In this week’s NBA Power Rankings, we’re looking at which teams have the most leverage as we approach the all-important trade deadline.
Our new look NBA Power Rankings are back, a non-traditional structure for a non-traditional era of professional basketball. The world is no longer just about wins and losses and teams are no longer the primary crucible of basketball power. So each week we’ll be dissecting how basketball power is presently distributed — between players, teams, friendships, diss tracks, aesthetic design choices, across leagues and whatever else has a temporary toehold in this ever-changing landscape.
Who has the power in this week’s NBA Power Rankings?
On paper, the Houston Rockets hold a lot of cards. Victor Oladipo may be as closer to a star player as there is on the market. Eric Gordon has a track record as a solid defender, strong floor-spacer and respectable secondary creator. And P.J. Tucker has been a key playoff performer, stretching the floor and switching to guard all five positions. The problem is that Oladipo is going to be a free agent so any team seriously interested in him could just wait, Gordon has been injured and still has three years left on his deal and word on the street is that Tucker may be “cooked.”
The Houston Rockets could make a lot of things happen for a lot of teams vying to make the inner circle of championship contenders. But they might not love the offers they’re getting for the leftover parts from their own contender core.
The Cavaliers have four big men with vastly different skill sets, none of whom are likely to be part of their long-term plans. JaVale McGee, Andre Drummond, Larry Nance Jr. and Kevin Love could all be intriguing to different contenders for different reasons but there should be multiple suitors for each and the Cavs have the luxury of sifting through the offers for whatever they fancy the most.

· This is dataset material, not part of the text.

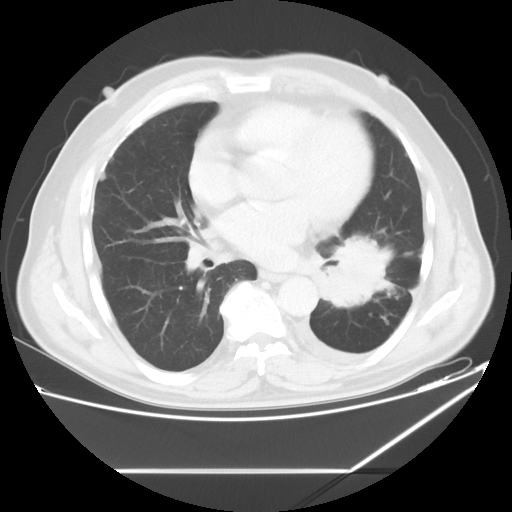
Chest CT, one axial slice; position 28 of 60 along the scan axis; 120 kVp; lung window (W 1500 / L -600 HU); 512 × 512 image matrix. Patient: male, 62 years. From the clinical record (not read from this slice): clinical TNM (as recorded): T3 N0 M1.
Annotated regions visible in this slice (rectangle marked by the reading radiologist):
- lung tumour (recorded histology: adenocarcinoma): bounding box (x1, y1, x2, y2) in pixels: (316, 233, 392, 313)
- lung tumour (recorded histology: adenocarcinoma): (321, 232, 391, 315)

The downside is that the market will constrict around each. Drummond is an expiring and a contender might not want to throw down a big offer for a one-year rental. Nance Jr. has arguably been the best of the bunch but the Cavs may prefer to just keep him. And Love’s contract and injury history will depress the offers Cleveland gets for him. All four could be moved in the next few weeks and with this pool of players, the Cavs could heavily impact the playoff fortunes of teams like the Lakers or Brooklyn Nets. But the returns they get might end up being a little disappointing.
The Thunder may not have anything, in particular, they’re looking for or any pressure to try and make anything happen. But they have, by far the largest array of pieces to offer. They own all of their own future first-round picks and hold the rights to nine extra first-rounders over the next seven drafts. If a star player should become available, they’ll be ready to pounce. In addition, they have several enormous trade exceptions and three veterans — George Hill, Al Horford, Trevor Ariza — who could be extremely valuable to fringe contenders. And if they want to really go big, they could even move some of their emerging young players like Darius Bazley or Theo Maledon.

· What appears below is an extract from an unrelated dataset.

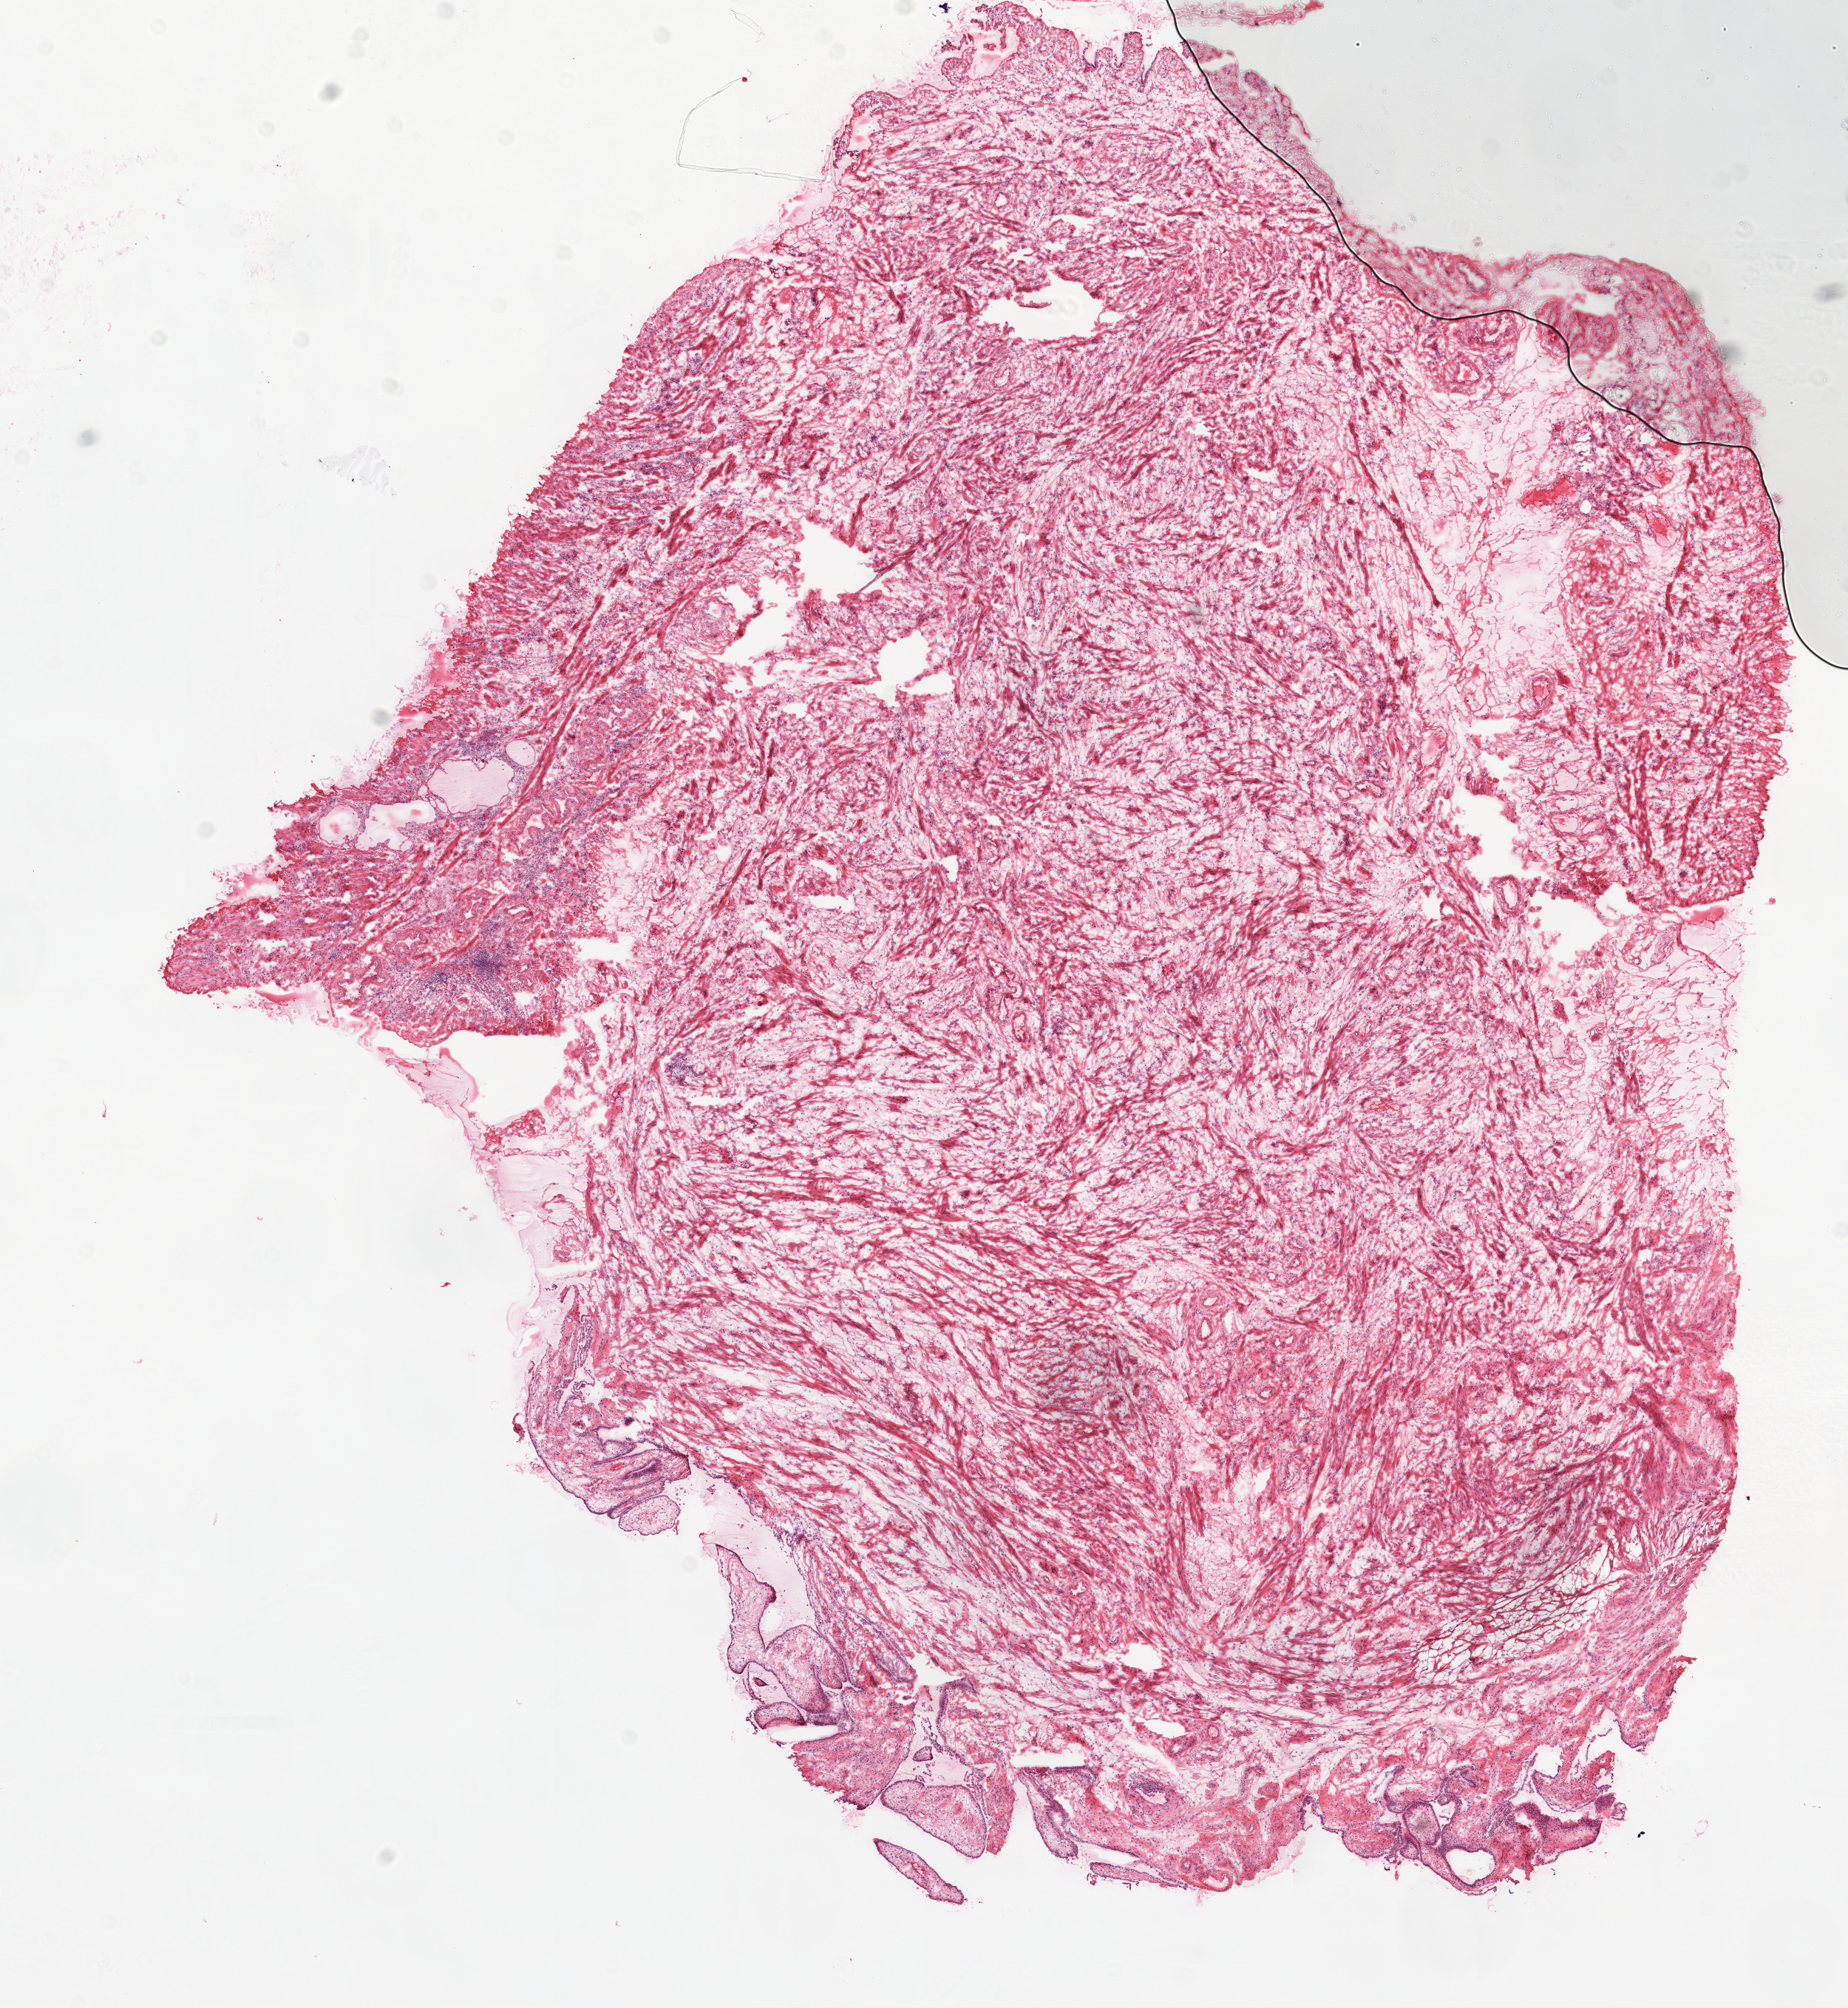
Whole-slide histology image, Hematoxylin and eosin (H&E) stained — shown as a low-resolution overview of the whole scanned area (about 10.0 x 10.9 mm, from a 20x scan), frozen section from the top of the tissue portion, sample: solid tissue normal (non-tumour tissue), ovary. Patient: female, age at initial diagnosis 55 years.
This section: solid tissue normal sample (biorepository sample class). Patient diagnosis: Serous cystadenocarcinoma, NOS.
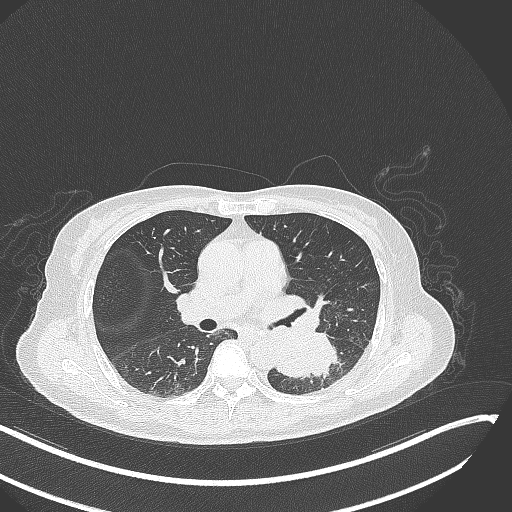
Chest CT, one axial slice. Position 156 of 342 along the scan axis. Reconstruction kernel B70f. Lung window (W 1500 / L -600 HU). 1 mm slice thickness. 512 × 512 image matrix. Patient: female, 64 years. Case-level facts recorded for this patient, not image findings: clinical TNM (as recorded): T3 N1 M1.
Outlined on this slice (rectangle marked by the reading radiologist):
- lung tumour (recorded histology: small cell carcinoma): bounding box (x1, y1, x2, y2) in pixels: (266, 325, 343, 380)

Even if they’re not in the center of any deals, their combination of players and financial flexibility could let them hop in around the margins, helping facilitate some other deal while they pick up an additional asset or two for their trouble. The trading game is all about assets and the Thunder have, by far, the biggest war chest.
The Philadelphia 76ers have been one of the few consistently impressive teams in the Eastern Conference. Joel Embiid is near the top of the MVP shortlist and their defense has been in the top five in efficiency almost the entire season. But while their offense has looked better with all the supplementary shooting Daryl Morey brought in during the offseason, they’re still roughly league-average at that end of the floor and will almost certainly be looking for an upgrade at the deadline.

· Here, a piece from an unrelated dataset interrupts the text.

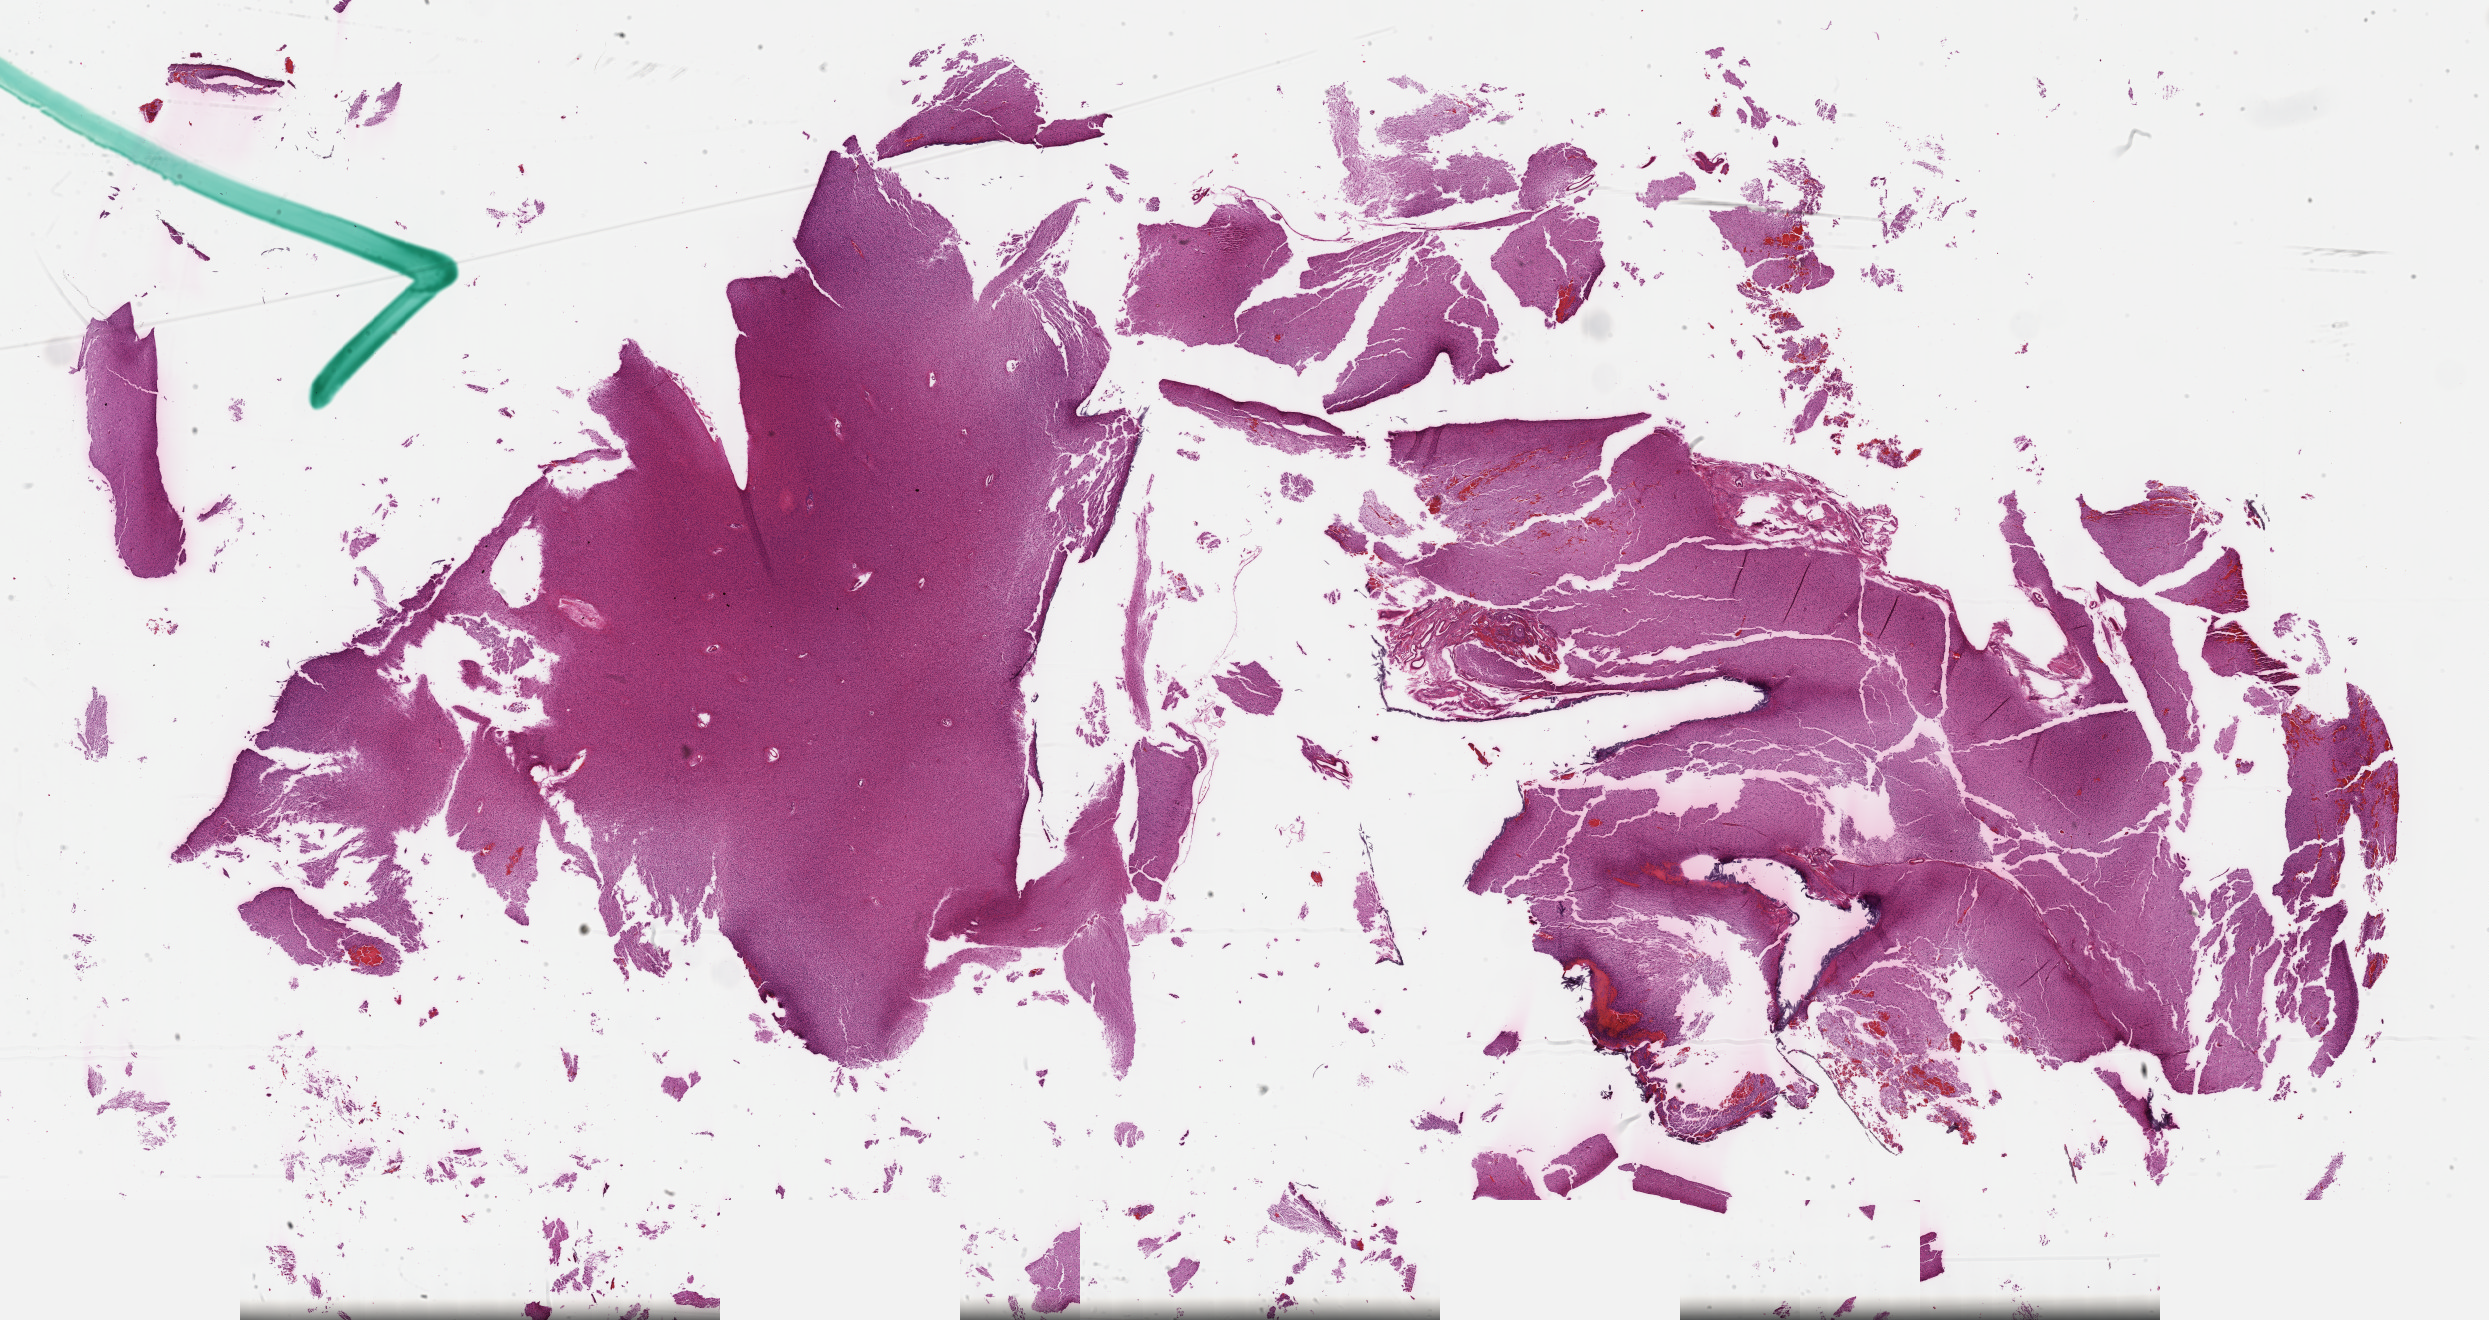
H&E whole-slide image, a low-resolution overview of the entire scanned area, about 40.3 x 21.4 mm. Formalin-fixed paraffin-embedded (FFPE) diagnostic section. Brain, primary tumour sample. Patient: female, age at initial diagnosis 34 years. Histologic grade: G2 (moderately differentiated).
Diagnosis: Astrocytoma, NOS (cerebrum).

The 76ers don’t have a ton of obvious assets but they have the impetus to make a trade, an incredibly creative and aggressive general manager, and the depth to make a lot of different trade paths possible. Whoever they target will need to be a respectable shooter but anything from a stretchy big like Nemanja Bjelica to a rangy backcourt player like George Hill would help. They’ll want to do something and it feels like everything is on the table.
With Bradley Beal and Zach LaVine likely off the NBA Trade Market, the Timberwolves’ 2021 first-round pick, held by the Warriors, could be the most valuable piece in play. The pick is top-three protected which means there’s roughly a 50 percent chance it’s not conveyed until the 2022 NBA Draft, in which case it becomes unprotected. Given how chaotic things are in Minnesota right now, the pick certainly isn’t going to decrease in value.
The Warriors don’t have any real pressure to make a deal right now, so they don’t need to take a risk. It would take a significant upgrade to make them even longshot contenders and everything is really about next season when Klay Thompson is healthy again. They can sit on the pick and see where Minnesota lands in the lottery and then reassess before the draft.
But if the Warriors want to get involved with anyone who becomes available, that Timberwolves pick is going to trump most other offers on their own. Kristaps Porzingis has been inconsistent this year but he’d been even more dangerous offensively surrounded by Curry, Klay and Draymond. John Collins would be awfully interesting as a long-term 4. Maybe they want to try and get the Orlando Magic to change their minds about Aaron Gordon or Nikola Vucevic. The Warriors don’t have to do anything but they have more flexibility to turn a plan into reality than almost any other team.